Content starts
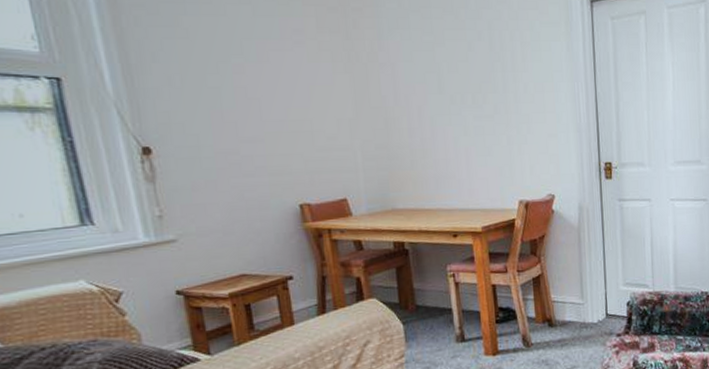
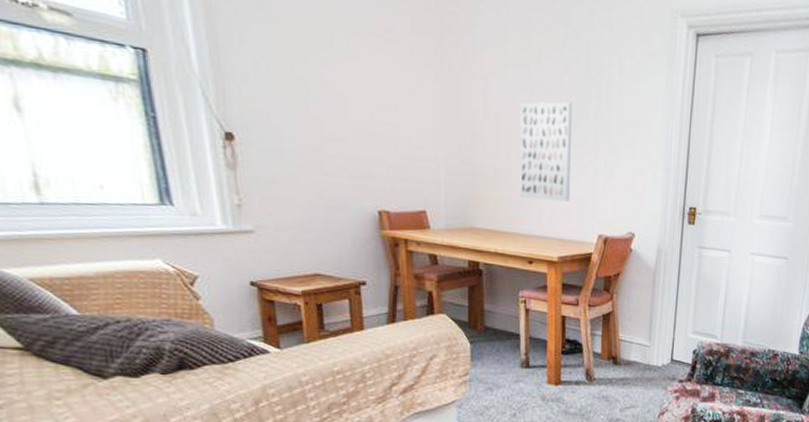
wall art: none [429,78,488,174] -> present [519,101,572,202]

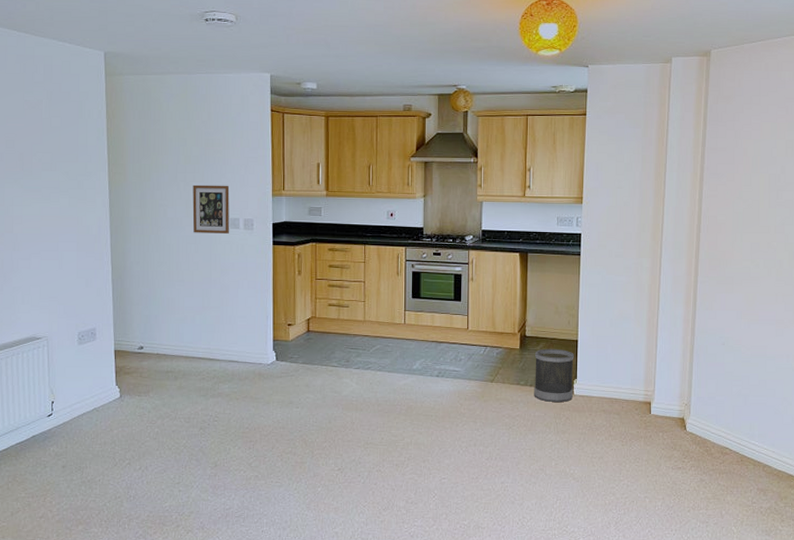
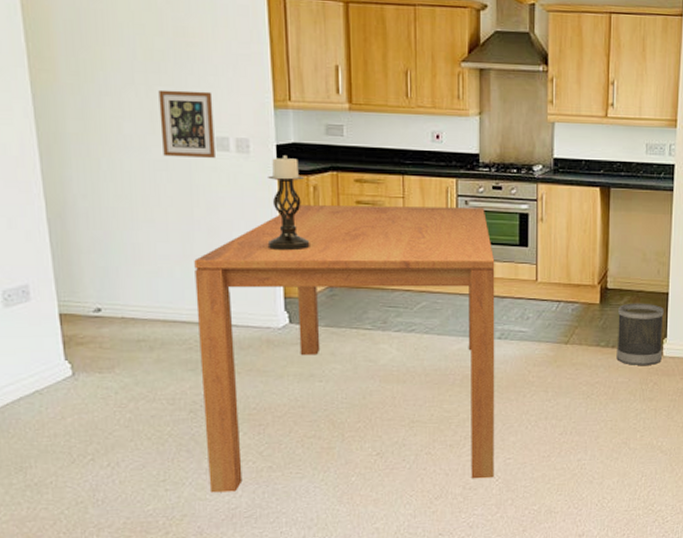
dining table: none [209,268,435,495] -> present [194,205,495,493]
candle holder: none [263,231,294,304] -> present [267,155,310,251]

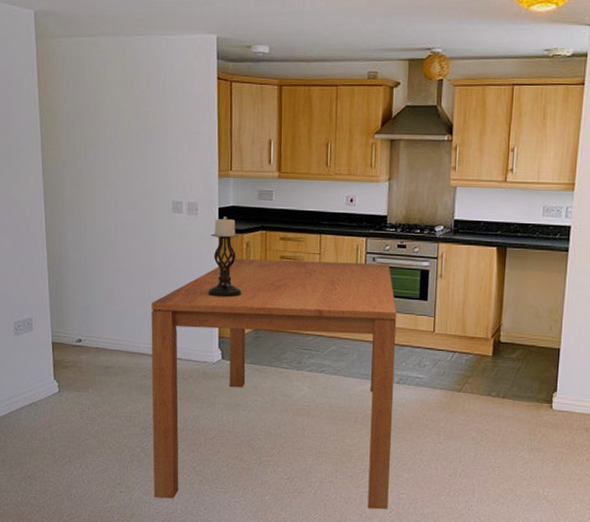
picture frame: present [158,89,215,158] -> none [132,163,172,218]
wastebasket: present [616,303,664,365] -> none [506,357,555,417]

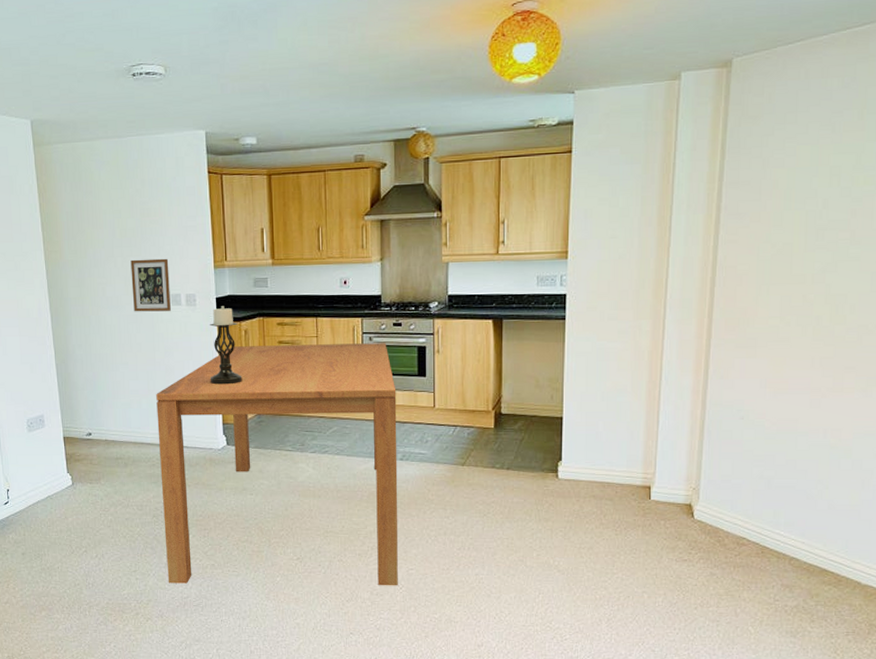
picture frame: none [132,163,172,218] -> present [130,258,171,312]

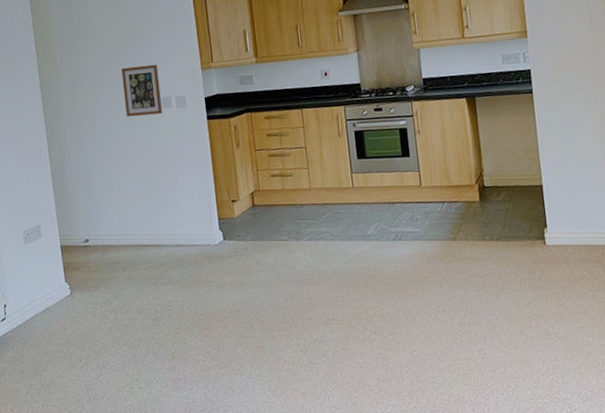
dining table: present [156,343,398,586] -> none [151,128,404,389]
candle holder: present [210,306,242,385] -> none [200,104,235,181]

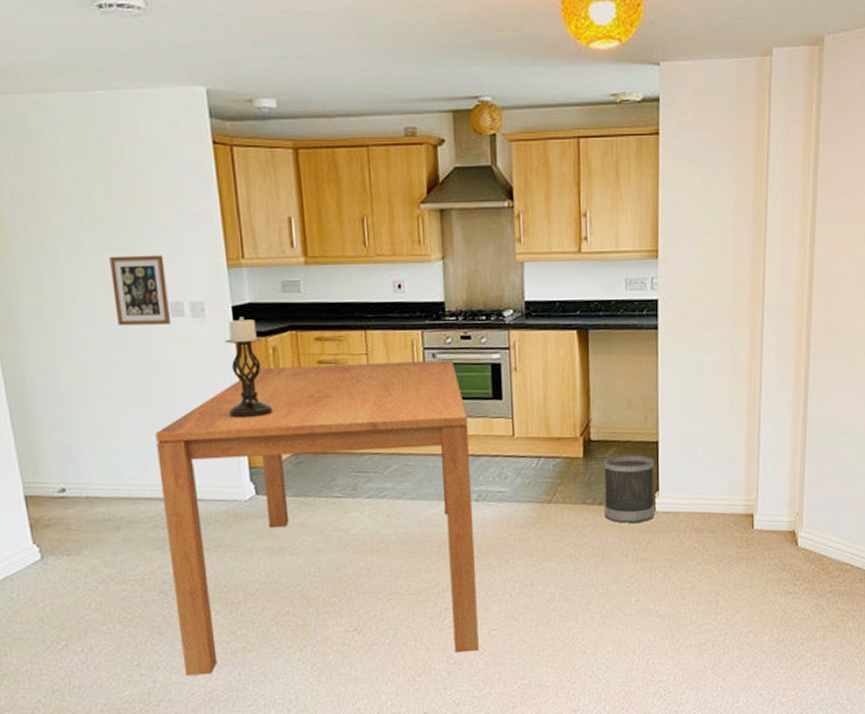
dining table: none [151,128,404,389] -> present [155,360,479,676]
candle holder: none [200,104,235,181] -> present [225,317,273,419]
wastebasket: none [497,197,545,256] -> present [604,454,654,523]

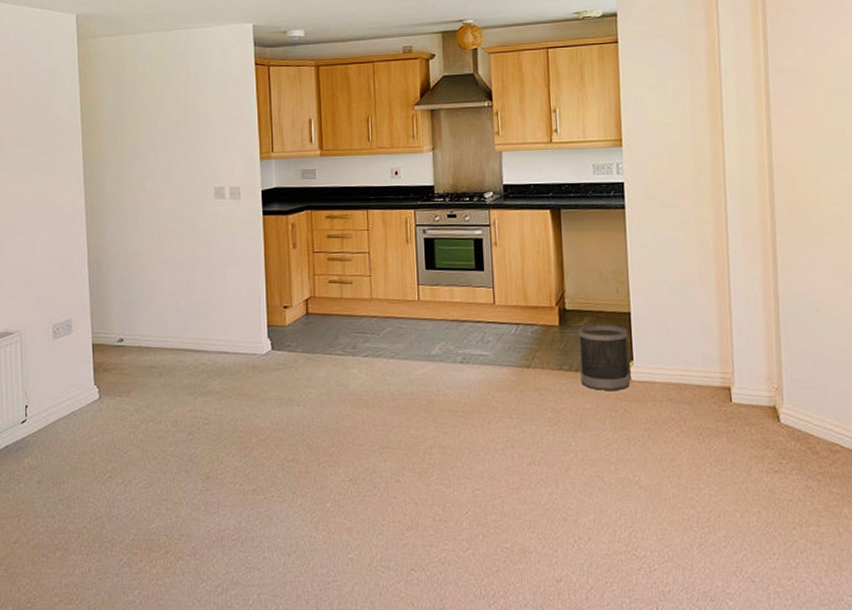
picture frame: present [109,254,170,326] -> none [173,150,214,206]
dining table: present [155,360,479,676] -> none [196,235,463,514]
candle holder: present [225,317,273,419] -> none [254,199,289,283]

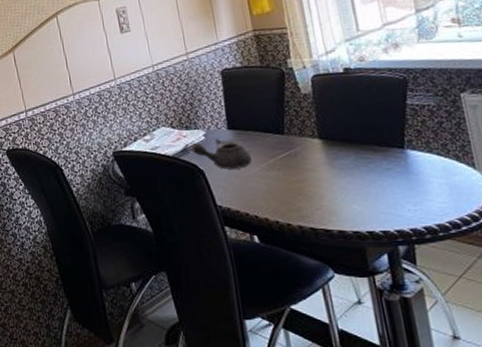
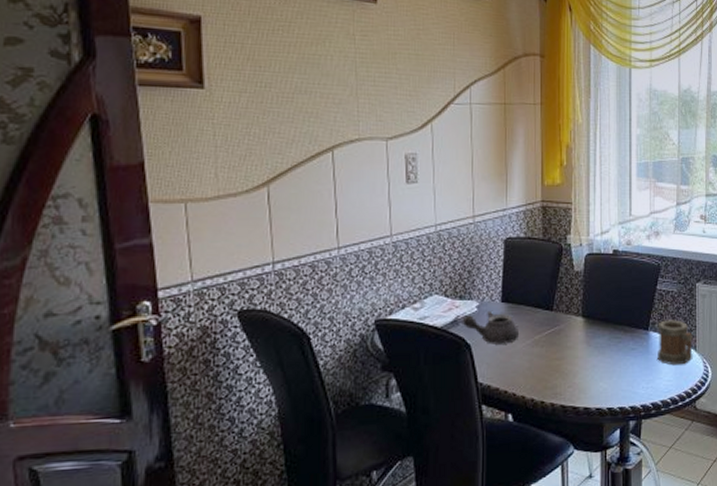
mug: none [417,135,473,186] -> present [656,320,693,366]

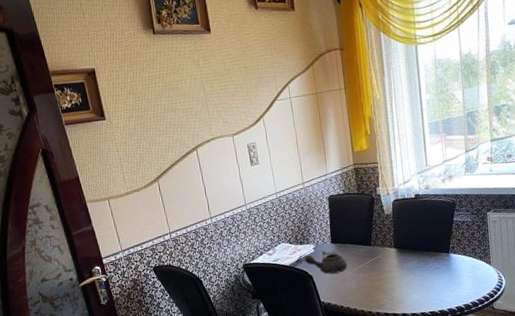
mug: present [656,320,693,366] -> none [457,243,488,278]

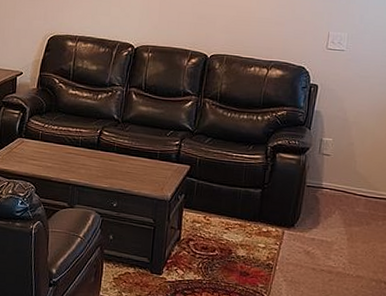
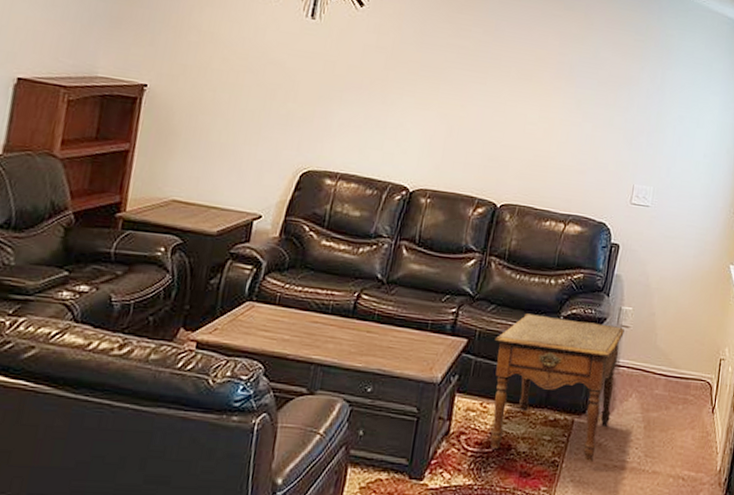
side table: none [212,145,326,266] -> present [490,313,625,462]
Content ends
## AIM OF THE EXERCISE
Pictures do not belong in the answer. Return the lines above starting at the one with "dining table: none [151,128,404,389]" and ending at the one with "dining table: present [155,360,479,676]", both kept, exactly.

## TASK RESULT
dining table: none [151,128,404,389] -> present [155,360,479,676]
candle holder: none [200,104,235,181] -> present [225,317,273,419]
wastebasket: none [497,197,545,256] -> present [604,454,654,523]

picture frame: present [109,254,170,326] -> none [173,150,214,206]
dining table: present [155,360,479,676] -> none [196,235,463,514]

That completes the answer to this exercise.